** Текст для чтения **

>>>>

И только увидев удивленные глаза комдива, опомнилась, выпалила:
— Служу Советскому Союзу!
Все долго хлопали, пока пунцовая от счастья Ольга Васильевна добиралась до своего места в строю.
Отработав отмерянные ей два афганских года, Оля Щербинина простилась с медсанбатом. Собирая сумку, она положила поверх всех вещей красную коробочку с боевой наградой. И уехала домой.
Встреча с Родиной произошла у нее в военном аэропорту под Ташкентом. Встреча была такой.
— За красивые глазки? — хмыкнул таможенник, повертев в руках коробочку с медалью. И небрежно бросил на стойку пачку фотографий из Олиной сумки. Часть фотографий упала на пол. Олины боевые подруги, дорогие ее раненые мальчишки улыбались ей с грязного пола.
— Соберите, — дрогнули губы.
Увидев заминку у стойки, к таможеннику подошел его товарищ.
— В чем дело?
— Да тут красотка недовольна.
И пошло, и поехало. До вокзала добиралась ночью с тремя попутчицами на «левом» автобусе, рейсовые уже не ходили. Водитель, отъехав несколько километров, свернул к обочине: пока не заплатите, не поеду. Медицинские сестры, «афганские мадонны», как называли их тогда в газетах, вытряхивали сумочки и карманы.
В райвоенкомате Свердловска, где Оля прежде состояла на учете, ей отказались дать справку о том, что она два года работала в Афганистане. Сказали: не положено. Есть приказ справок таких не давать.
Ее прописали в общежитии, где она раньше жила вместе с младшей сестрой. Но сестра к тому времени вышла замуж, у нее родился ребенок, не вчетвером же в комнатушке жить. Оля подхватила чемодан и пошла стучаться к подругам: кто приютит?
Тут непосвященным надо пояснить: Оля Щербинина была в Афганистане служащей Советской Армии. Это гордое словосочетание означает, что ей не положены льготы, предусмотренные для участников войны. Оперировать ночи напролет, ходить в рейды, сопровождать раненых под огнем — это положено. А хотя бы льготная очередь на жилье по возвращении домой — нет. Ни ей, ни всем таким же, как и она, девчонкам, попавшим в афганские жернова.
На старой работе ее встретили, в общем, хорошо. На пятиминутке начальство объявило:
— У нас Оля приехала из Афганистана, мы ее как-нибудь попросим рассказать. Вот Галина Петровна ездила по турпутевке в Индию, она потом очень интересно рассказывала.

<<<<

Данные отслеживания соответствия точек
>>>>

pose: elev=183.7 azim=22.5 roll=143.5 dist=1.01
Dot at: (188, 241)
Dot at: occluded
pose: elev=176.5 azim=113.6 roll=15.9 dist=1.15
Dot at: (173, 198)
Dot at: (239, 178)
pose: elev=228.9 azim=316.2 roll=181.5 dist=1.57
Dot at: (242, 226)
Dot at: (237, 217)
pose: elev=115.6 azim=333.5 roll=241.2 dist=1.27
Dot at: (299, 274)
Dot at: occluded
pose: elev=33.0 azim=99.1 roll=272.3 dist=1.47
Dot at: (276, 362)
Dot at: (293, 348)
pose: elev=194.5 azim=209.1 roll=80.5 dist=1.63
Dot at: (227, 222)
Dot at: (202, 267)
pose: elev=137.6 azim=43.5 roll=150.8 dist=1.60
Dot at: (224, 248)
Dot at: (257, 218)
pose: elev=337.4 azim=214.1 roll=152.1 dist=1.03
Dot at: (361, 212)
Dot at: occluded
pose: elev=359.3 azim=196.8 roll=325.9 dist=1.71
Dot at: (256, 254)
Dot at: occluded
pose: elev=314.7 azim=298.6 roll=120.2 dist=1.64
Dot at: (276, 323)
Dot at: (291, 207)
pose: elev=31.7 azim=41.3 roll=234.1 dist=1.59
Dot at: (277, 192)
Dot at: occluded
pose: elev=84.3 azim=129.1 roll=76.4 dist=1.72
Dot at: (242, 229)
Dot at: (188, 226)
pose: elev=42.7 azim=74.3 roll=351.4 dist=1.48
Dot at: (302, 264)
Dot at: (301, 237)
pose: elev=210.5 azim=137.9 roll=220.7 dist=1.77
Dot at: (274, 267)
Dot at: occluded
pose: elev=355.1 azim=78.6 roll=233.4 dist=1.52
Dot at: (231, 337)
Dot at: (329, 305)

<<<<

** Что сделать **
a. Воспроизведите без изменений фрагмент текста о возвращении Оли Щербининой из Афганистана: от слов "И только увидев" до слов "Соберите, — дрогнули губы." включительно.
b. Выпишите из текста о возвращении Оли Щербининой все названия стран и городов.

** Результаты выполнения **
a.
И только увидев удивленные глаза комдива, опомнилась, выпалила:
— Служу Советскому Союзу!
Все долго хлопали, пока пунцовая от счастья Ольга Васильевна добиралась до своего места в строю.
Отработав отмерянные ей два афганских года, Оля Щербинина простилась с медсанбатом. Собирая сумку, она положила поверх всех вещей красную коробочку с боевой наградой. И уехала домой.
Встреча с Родиной произошла у нее в военном аэропорту под Ташкентом. Встреча была такой.
— За красивые глазки? — хмыкнул таможенник, повертев в руках коробочку с медалью. И небрежно бросил на стойку пачку фотографий из Олиной сумки. Часть фотографий упала на пол. Олины боевые подруги, дорогие ее раненые мальчишки улыбались ей с грязного пола.
— Соберите, — дрогнули губы.

b. Советский Союз, Афганистан, Ташкент, Свердловск, Индия